Na área de saneamento e meio ambiente, um relatório elaborado pelo Tribunal de Contas da União mostra que sete dos nove projetos previstos para antes da competição ainda não foram concluídos. Os casos mais emblemáticos são os da Baía de Guanabara e das Lagoas de Jacarepaguá, que ficam ao lado do Parque Olímpico. Na baía, a meta era tratar 80% do esgoto despejado no espaço diariamente. Já nas lagoas, a promessa era o desassoreamento e recuperação. Em nenhum dos locais as instalações das estações para tratamento de resíduos foram feitas. “Foi mais uma oportunidade perdida, o legado é quase nulo”, afirma o procurador Leandro Mitidieri.
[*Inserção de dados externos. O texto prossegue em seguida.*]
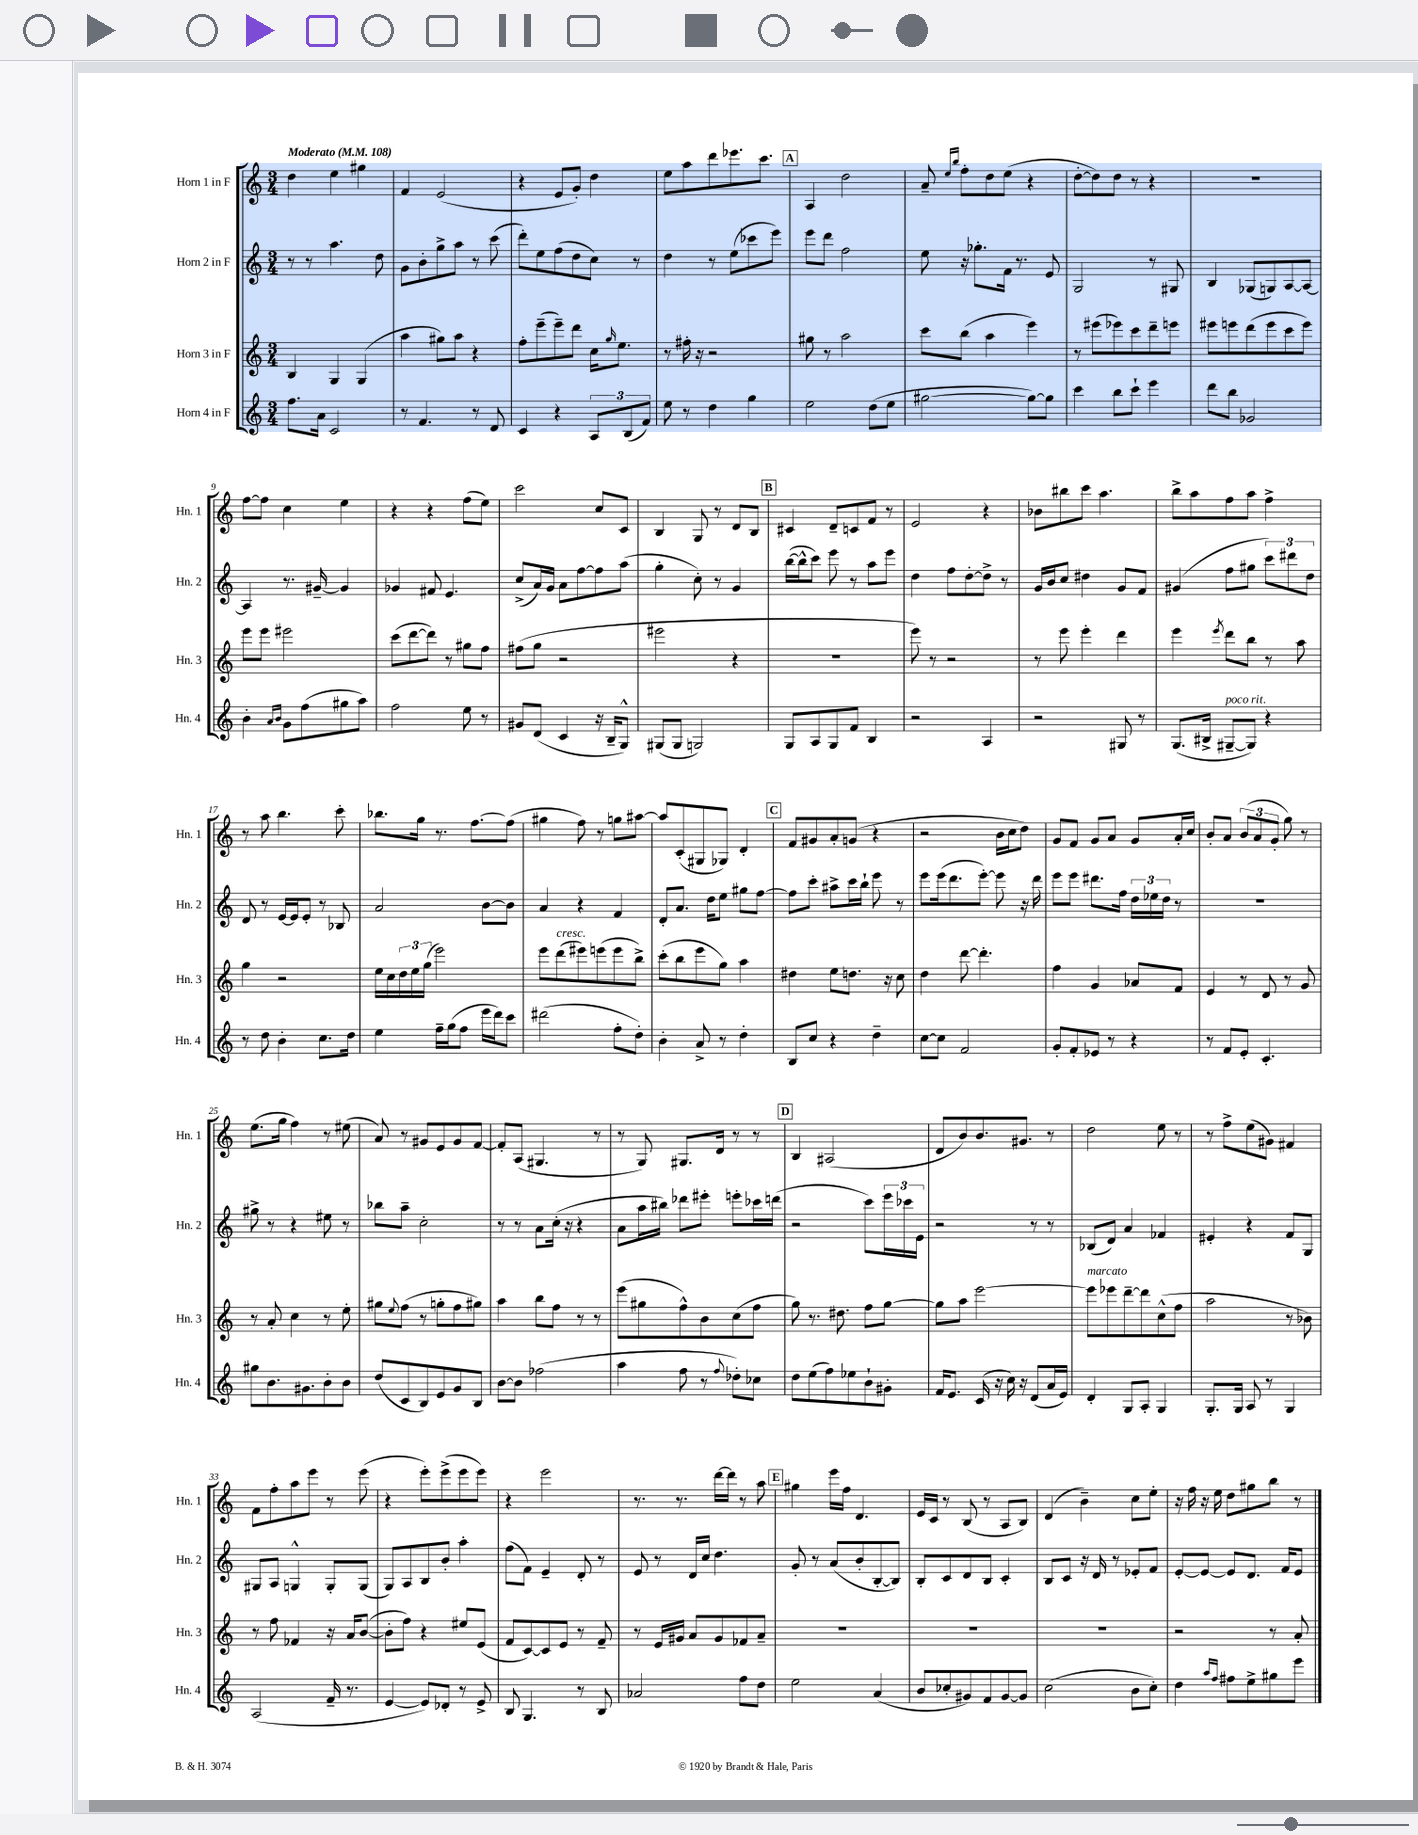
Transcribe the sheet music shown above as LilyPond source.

<<
\new StaffGroup <<
\new Staff = "s0" \with { instrumentName = "Horn 1 in F" shortInstrumentName = "Hn. 1" } {
    \clef treble \key c \major \numericTimeSignature \time 3/4 \tempo "Moderato" 4 = 108
    d''4 e''4 gis''4 |
    f'4 e'2( |
    r4 e'8 g'8-.) d''4 |
    e''8 a''8 d'''8 ees'''8. c'''8. |
    \mark \markup { \box "A" } a4 d''2 |
    a'8-- \grace { e''16 b''16 } f''8-. d''8 e''8( r4 |
    d''8~-. d''8) d''8 r8 r4 |
    R2. |
    f''8~ f''8 c''4 e''4 |
    r4 r4 f''8( e''8) |
    c'''2 c''8 c'8 |
    b4 g8 r8 d'8 b8 |
    \mark \markup { \box "B" } cis'4 d'8-- c'8 f'8 r8 |
    e'2 r4 |
    bes'8 bis''8 c'''8 a''4. |
    b''8-> a''8 f''8 a''8 f''4-> |
    r8 a''8 b''4. c'''8-. |
    bes''8. g''16 r8. f''8.~ f''8( |
    gis''4 f''8) r8 g''8 ais''8~ |
    ais''8 c'8-.( gis8 ges8) d'4-. |
    \mark \markup { \box "C" } f'8 gis'8 a'8-. g'8( r4 |
    r2 b'16 c''16 d''8) |
    g'8 f'8 g'8 a'8 g'8 a'16-. c''16 |
    b'8-. a'8 \tuplet 3/2 { b'8( a'8 g'8-. } g''8) r8 |
    e''8.( g''16 f''4) r8 eis''8( |
    a'8) r8 gis'8 e'8 gis'8 f'8~ |
    f'8-. a8( gis4. r8 |
    r8 g8) gis8. d'16 r8 r8 |
    \mark \markup { \box "D" } b4 ais2( |
    d'8 b'8) b'8. gis'8. r8 |
    d''2 e''8 r8 |
    r8 f''8-> e''8( gis'8) fis'4 |
    f'8 f''8-. a''8 e'''8 r8 e'''8( |
    r4 e'''8-.) e'''8->( e'''8 e'''8) |
    r4 e'''2 |
    r8. r8. d'''16~ d'''16 r8 a''8 |
    \mark \markup { \box "E" } gis''4 e'''16 f''16 d'4. |
    e'16 c'16 r8 b8( r8 a8 b8) |
    d'4( b'4--) c''8 e''8-. |
    r16 f''16 r16 e''16 d''8 gis''8 b''8 r8 \bar "|." |
}
\new Staff = "s1" \with { instrumentName = "Horn 2 in F" shortInstrumentName = "Hn. 2" } {
    \clef treble \key c \major \numericTimeSignature \time 3/4
    r8 r8 a''4. d''8 |
    g'8 b'8-. g''8-> a''8 r8 c'''8( |
    d'''8-.) e''8 f''8( d''8 c''8) r8 |
    d''4 r8 e''8( ces'''8 e'''8) |
    \mark \markup { \box "A" } e'''8 d'''8 f''2 |
    e''8 r16 ges''8.-. f'16 r8. e'8 |
    g2 r8 gis8 |
    b4 ges8( g8) a8~ a8~ |
    a4 r8. gis'16~-- gis'4 |
    ges'4 fis'8 e'4. |
    c''8->( a'16) g'16 a'8 f''8~ f''8 a''8( |
    g''4-. c''8-.) r8 g'4 |
    \mark \markup { \box "B" } b''16~( b''16-^ c'''8) e'''8 r8 a''8 e'''8 |
    d''4 f''8 d''8~-. d''8-> r8 |
    g'16 b'16 c''8 dis''4 g'8 f'8 |
    gis'4( f''8 gis''8 \tuplet 3/2 { c'''8) dis'''8 d''8 } |
    d'8 r8 e'16~ e'16 e'8-. r8 bes8 |
    a'2 b'8~ b'8 |
    a'4 r4 f'4 |
    d'8-. a'8. d''16 e''8 gis''8 f''8~ |
    \mark \markup { \box "C" } f''8 c'''8-. ais''8-> c'''16 b''16-! e'''8 r8 |
    e'''8 e'''16( d'''8. e'''8~-.) e'''8 r16 d'''16 |
    e'''8 e'''8 dis'''8. f''16 \tuplet 3/2 { d''16 ees''16 d''16 } r8 |
    R2. |
    gis''8-> r8 r4 eis''8 r8 |
    bes''8 a''8-- c''2-. |
    r8 r8 a'8 c''16-.( r16 r4 |
    a'8 a''16 bis''16) des'''8 eis'''8-. e'''8-. ces'''16 d'''16( |
    \mark \markup { \box "D" } r2 c'''8) \tuplet 3/2 { e'''16 ces'''16 e'16 } |
    r2 r8 r8 |
    bes8( d'8) a'4 fes'4 |
    eis'4-. r4 f'8 g8 |
    gis8 a8 g4-^ g8-. g8( |
    g8) a8 b8 b'8-. a''4-. |
    f''8( f'8) e'4-- d'8-. r8 |
    e'8 r8 d'16 c''16 d''4. |
    \mark \markup { \box "E" } g'8-. r8 a'8( b'8-. b8~-. b8) |
    b8-. c'8 d'8 b8 c'4-. |
    b8 c'8 r16 d'16 r8 ees'8-. f'8 |
    e'8~-. e'8~ e'8 d'8. f'16 e'8 \bar "|." |
}
\new Staff = "s2" \with { instrumentName = "Horn 3 in F" shortInstrumentName = "Hn. 3" } {
    \clef treble \key c \major \numericTimeSignature \time 3/4
    b4 g4 g4( |
    a''4 gis''8) a''8 r4 |
    f''8-. e'''8--( e'''8--) d'''8 c''16 \grace { g''16 } e''8. |
    r8 fis''16-. r16 r2 |
    \mark \markup { \box "A" } gis''8 r8 a''2 |
    c'''8 b''8( a''4 e'''4) |
    r8 eis'''8( ees'''8) c'''8 d'''8-- e'''8 |
    eis'''8 e'''8 d'''8( e'''8 c'''8 e'''8) |
    e'''8 e'''8 eis'''2 |
    c'''8( d'''8~ d'''8) r8 gis''8 f''8 |
    fis''8( g''8 r2 |
    eis'''2 r4 |
    \mark \markup { \box "B" } r2. |
    e'''8) r8 r2 |
    r8 e'''8 e'''4-. d'''4 |
    e'''4 \acciaccatura { e'''8 } d'''8 b''8 r8 a''8 |
    g''4 r2 |
    e''16 c''16 \tuplet 3/2 { d''16 e''16 g''16( } e'''2) |
    e'''8 d'''8^\markup { \italic "cresc." }( eis'''8) e'''8( e'''8 b''8->) |
    c'''8-.( b''8 e'''8 g''8) a''4 |
    \mark \markup { \box "C" } dis''4 e''8 d''8. r16 c''8 |
    d''4 d'''8~ d'''4.-. |
    f''4 g'4 aes'8 f'8 |
    e'4 r8 d'8 r8 g'8 |
    r8 a'8-. c''4 r8 e''8-. |
    gis''8 \appoggiatura { e''8 } f''8( r8 g''8-. f''8 gis''8) |
    a''4 b''8 f''8 r8 r8 |
    e'''8( gis''8 f''8-^) b'8 c''8( f''8 |
    \mark \markup { \box "D" } g''8) r8. dis''8. f''8 g''8~ |
    g''8 a''8 e'''2~ |
    e'''8^\markup { \italic "marcato" } ees'''8 d'''8~-- d'''8 c''8-^( f''8 |
    a''2 r8 bes'8) |
    r8 f''8 fes'4 r16 a'16 b'8~( |
    b'8-. f''8) r4 eis''8 e'8( |
    f'8 c'8~) c'8 e'8 r8 f'8-- |
    r8 e'16 gis'16 a'8 gis'8 fes'8 a'8-- |
    \mark \markup { \box "E" } R2. |
    R2. |
    R2. |
    r2 r8 a'8-. \bar "|." |
}
\new Staff = "s3" \with { instrumentName = "Horn 4 in F" shortInstrumentName = "Hn. 4" } {
    \clef treble \key c \major \numericTimeSignature \time 3/4
    f''8. a'16 c'2 |
    r8 f'4. r8 d'8 |
    c'4 r4 \tuplet 3/2 { a8 b8( f'8) } |
    e''8 r8 d''4 g''4 |
    \mark \markup { \box "A" } e''2 d''8( e''8 |
    gis''2~ gis''8~) gis''8 |
    c'''4 b''8 c'''8-! e'''4 |
    d'''8 b''8 ges'2 |
    b'4-. \grace { a'16 b'16 } g'8 f''8( gis''8 a''8) |
    f''2 e''8 r8 |
    gis'8 d'8( c'4 r16 b16-- g8-^) |
    gis8( gis8 g2) |
    \mark \markup { \box "B" } g8 a8 g8 f'8 b4 |
    r2 a4 |
    r2 gis8 r8 |
    g8.( bis16-> gis8~--^\markup { \italic "poco rit." } gis8) r4 |
    r8 d''8 b'4-. c''8. d''16 |
    e''4 f''16-- g''16( f''8 e'''16 d'''16) c'''8 |
    dis'''2( f''8-. d''8-.) |
    b'4-. a'8-> r8 d''4-. |
    \mark \markup { \box "C" } b8 c''8 r4 d''4-- |
    c''8~ c''8 f'2 |
    g'8-. f'8-. ees'8 r8 r4 |
    r8 f'8 e'8-. c'4.-. |
    gis''8 b'8. gis'8. b'8-. b'8 |
    d''8( c'8 b8) e'8 g'8 b8 |
    b'8~ b'8 fes''2( |
    a''4 f''8 r8 \appoggiatura { f''8 } des''8-.) ces''8 |
    \mark \markup { \box "D" } d''8 e''8( f''8) ees''8 b'8-! gis'8-. |
    f'16 e'8. c'16( r16 c''16) r16 d'8( a'16 e'16) |
    d'4-. g8 a8-. g4 |
    g8.-. g16 a8 r8 g4 |
    a2( f'16-- r8. |
    e'4~ e'8) des'8-. r8 e'8-> |
    b8 g4. r8 b8 |
    aes'2 f''8 d''8 |
    \mark \markup { \box "E" } e''2 a'4( |
    b'8 ces''8-. gis'8) f'8 gis'8~ gis'8 |
    c''2( b'8 c''8-.) |
    d''4 \grace { a''16 f''16 } fis''8 e''8-> gis''8 e'''8 \bar "|." |
}
>>
>>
Não há perspectiva de que as promessas feitas antes das Olimpíadas sejam retomadas ou cumpridas. O Rio de Janeiro passa por uma gravíssima crise econômica. A prefeitura do Rio, principal responsável pelas obras do legado olímpico na cidade, emitiu uma nota, publicada no jornal O Globo, na qual afirma que “os Jogos Olímpicos são um catalisador para a realização de projetos em diversos setores, incluindo meio ambiente, educação e transporte. Porém, não podem ser considerados a solução para todas as questões de uma cidade, sobretudo num período de menos de sete anos (de 2009, quando foi escolhida a cidade-sede até a realização dos Jogos, em 2016)”.
Arquidiocese. Já dom Orani Tempesta, cardeal do Rio de Janeiro, preferiu falar de maneira mais ampla sobre os problemas do Rio. “O Rio de Janeiro está sofrendo muito com os problemas na educação, na saúde, na segurança e em outros setores. As pessoas estão desesperançadas com a crise e precisamos estar ao lado delas”, afirmou. Para o cardeal, com a Jornada Mundial da Juventude, a Copa do Mundo e as Olimpíadas, o Rio de Janeiro teve várias oportunidades para se desenvolver e não soube aproveitar: “Era um momento propício para catalisar os problemas e encaminhar as soluções. Organizar junto com as empresas ou pessoas que tinham interesse e possibilidade de contribuir com um Rio melhor. Infelizmente não foi feito”.